Examples like this could be multiplied, since as with virtually any exhibition of Greek art that includes sculpture, Roman culture necessarily played a significant role in The Body Beautiful in Ancient Greece. Yet the exhibition continually wavered between treating everything as Greek/universal or historicizing the objects. There were certainly some interesting stabs in the latter direction, such as the juxtaposition of a medal from the first modern Olympics in 1896 and its iconographic model, a Roman bronze depicting the Olympian Zeus. Likewise, in a section entitled “Outsiders,” the exhibition tried to make the case that the expansion of the Greek world during the Hellenistic period generated an interest in the other because it brought so many others into the Greek world. This last thesis is surely debatable, but it is interesting, historically specific, and could have been well argued with visual material. But that kind of interest in recognizing that Greece was not Rome and that archaic Greece was not Hellenistic Greece was the exception, rather than the rule. Although the show included large-scale models of Olympia and Athens made in the twentieth century, it did so only to let viewers know what these sites looked like and so missed a golden opportunity to talk about the modern reception of the classical, a subject that would have made apparent the complex relationship between ancient and modern ideas about beautiful bodies.

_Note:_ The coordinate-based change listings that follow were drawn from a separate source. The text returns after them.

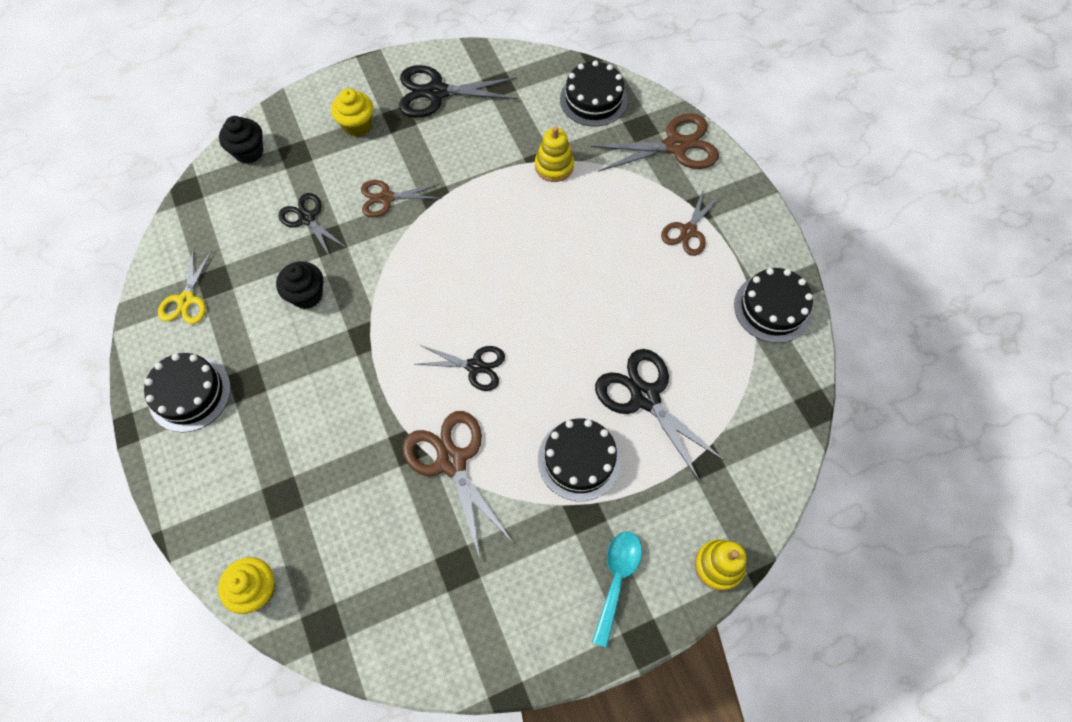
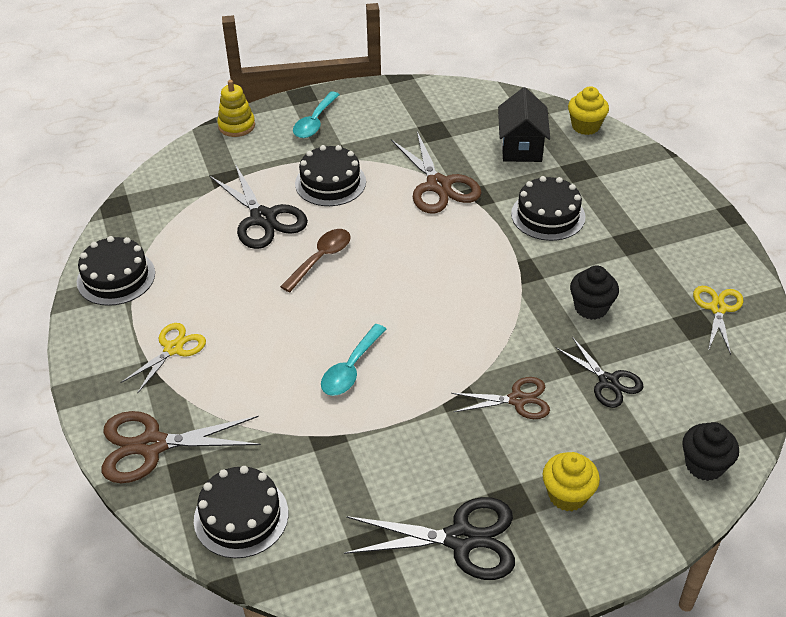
camera: 175 degrees left, 20 degrees down
(189, 393) = (683, 236): black cake -> black cake (548, 215)
(346, 539) = (521, 147): none -> black house
(475, 366) = (416, 245): black scissors -> none
(528, 219) = (351, 369): none -> turquoise spoon
(554, 166) = (311, 427): yellow stacking toy -> none
(572, 342) = (321, 259): none -> brown spoon
(688, 231) = (173, 348): brown scissors -> yellow scissors

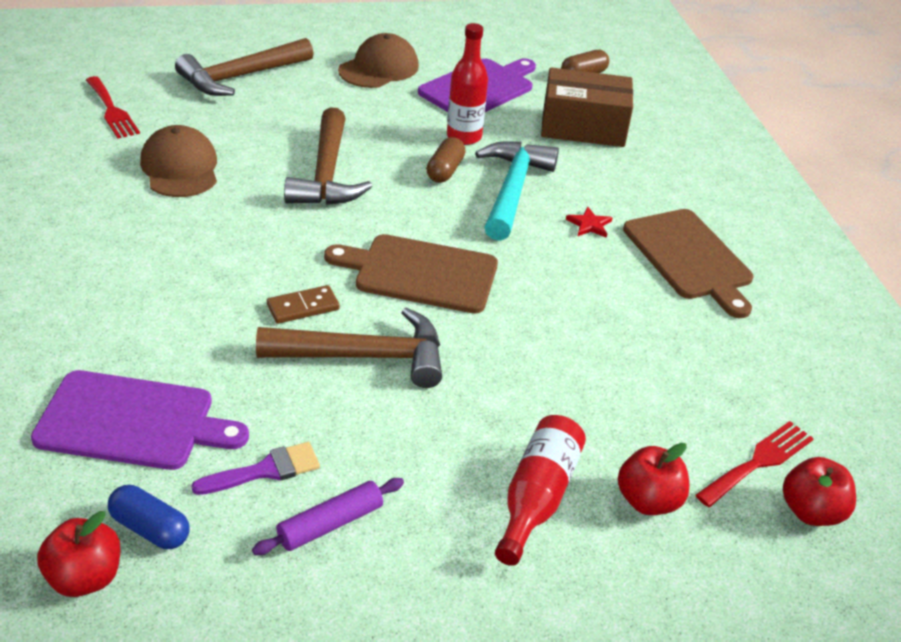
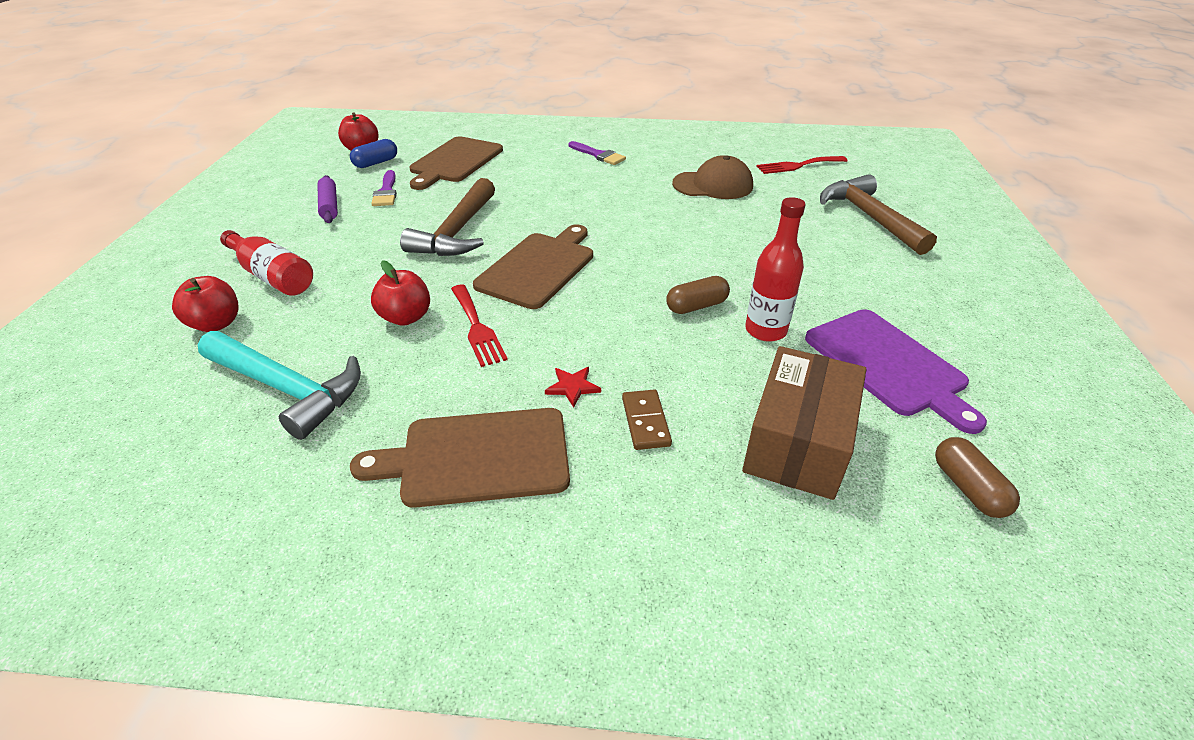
camera: 110 degrees right, 0 degrees up
(91, 268) = (598, 155): none -> purple brush
(133, 421) = (455, 162): purple cutting board -> brown cutting board
(303, 307) = (523, 215): brown domino -> brown domino (645, 422)
(327, 174) = (697, 242): brown hammer -> none
(379, 68) = (916, 296): brown cap -> none
(445, 170) = (696, 306): brown capsule -> brown capsule turned 60 degrees counterclockwise
(512, 189) = (654, 344): turquoise hammer -> turquoise hammer (288, 389)
(758, 462) = (180, 400): red fork -> red fork (477, 328)
(811, 511) = (103, 414): red apple -> red apple (406, 317)

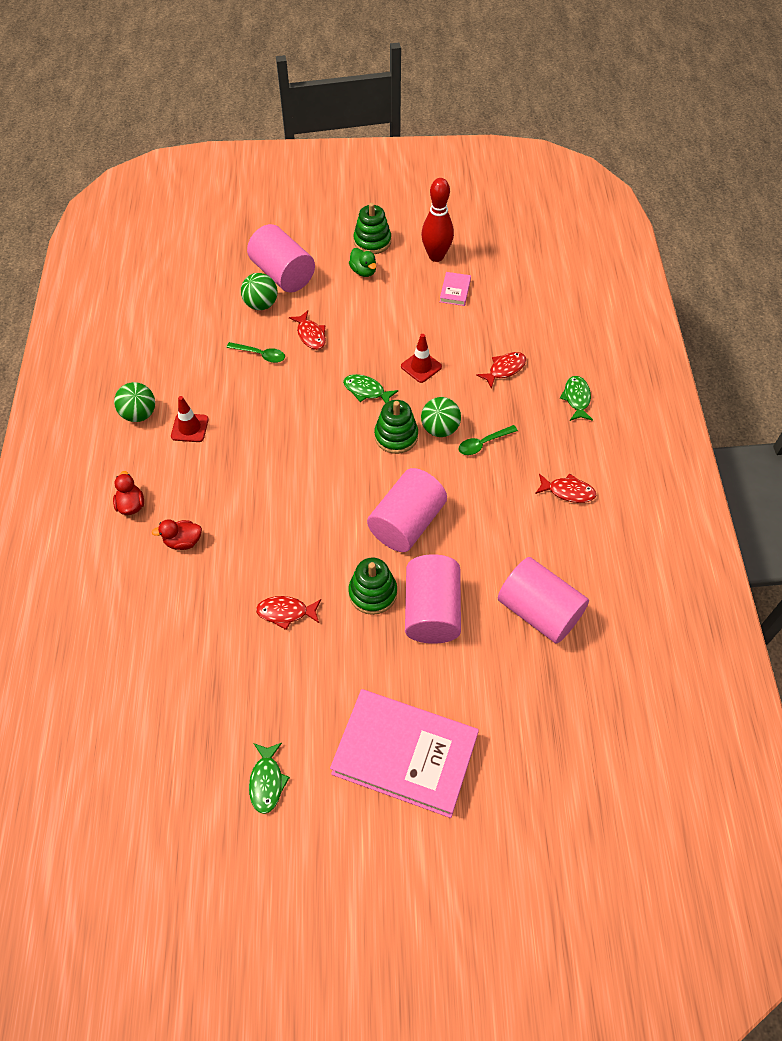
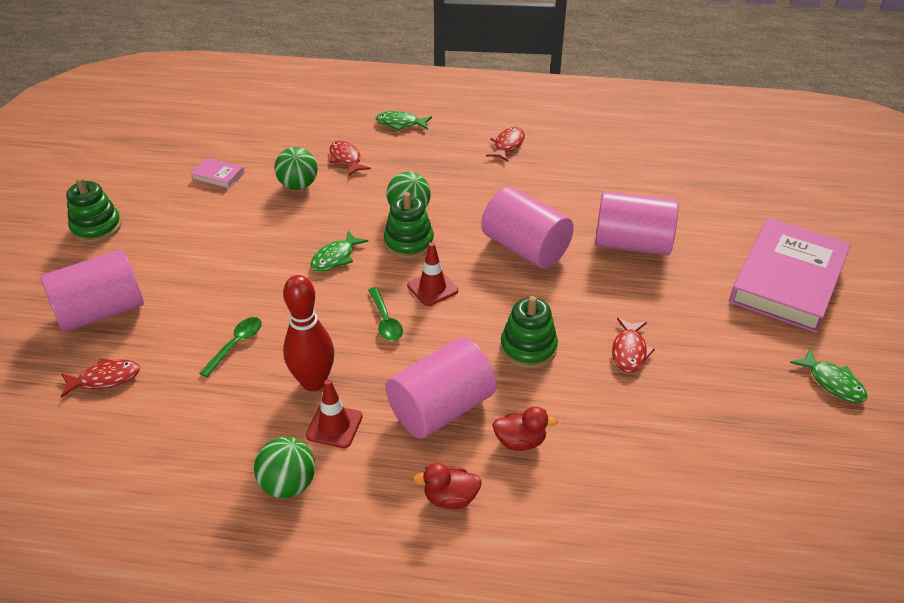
camera: 80 degrees left, 15 degrees down
(183, 541) = (520, 441): red duck -> red duck turned 90 degrees counterclockwise
(261, 304) = (145, 337): green ball -> green ball (298, 185)
(267, 781) = (833, 382): green fish -> green fish turned 45 degrees clockwise
(310, 335) = (225, 295): red fish -> red fish (105, 379)
(363, 271) = (143, 240): green duck -> none
(373, 593) = (608, 282): green stacking toy -> green stacking toy (528, 348)
(421, 366) = (317, 213): red traffic cone -> red traffic cone (432, 288)
(436, 256) = (155, 182): red bowling pin -> red bowling pin (313, 382)
(483, 443) = (437, 185): green spoon -> green spoon (385, 321)
(539, 611) = (635, 180): pink cylinder -> pink cylinder (441, 408)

Given what I have said about the show’s lack of clarity about the historical force of its theme, it is not surprising that the show’s historicizing title belied its installation. The exhibition was shown like the typical treasure exhibition. Bright spotlights were used on most of the sculptures. The vases, unfortunately, were often in vitrines that had been pushed against the wall, so that one could see only one face of a particular vase. This made sense in some places, where only one face was being used to make an iconographic argument, such as in the section on the labors of Herakles, “an ancient Superman.” But, in other places, both sides of a vase are clearly essential to understanding how the Greeks constructed notions of the beautiful (and ugly) body.

So, from the scholarly art-historical perspective, The Body Beautiful in Ancient Greece did not bring much. The same goes for the catalogue; Jenkins’s introductory essay is, as noted above, a highly competent introduction to the issues raised by this exhibition, but it will not be a revelation to scholars. The rest of the catalogue, while sumptuously illustrated (every piece in color), has only extremely short entries (one or two sentences) and no references to further bibliography. The catalogue’s text, aside from the introductory essay, reprints the exhibition’s labels (and the audio guide, annoyingly, essentially consisted of little more than a man reading these same labels with a British accent). Likewise annoying in the catalogue are the often punning (“Brainchild” for a depiction of the birth of Athena) or presentist (“See through Dress” for a fifth-century kore) titles given to each object.

William Diebold
Goodsell Professor of Art History and Humanities (emeritus), Reed College

Acknowledgments:
The author benefited greatly from discussions of this exhibition with Richard Neer and, especially, with the students in his introduction to art history class at Reed College in the fall of 2012.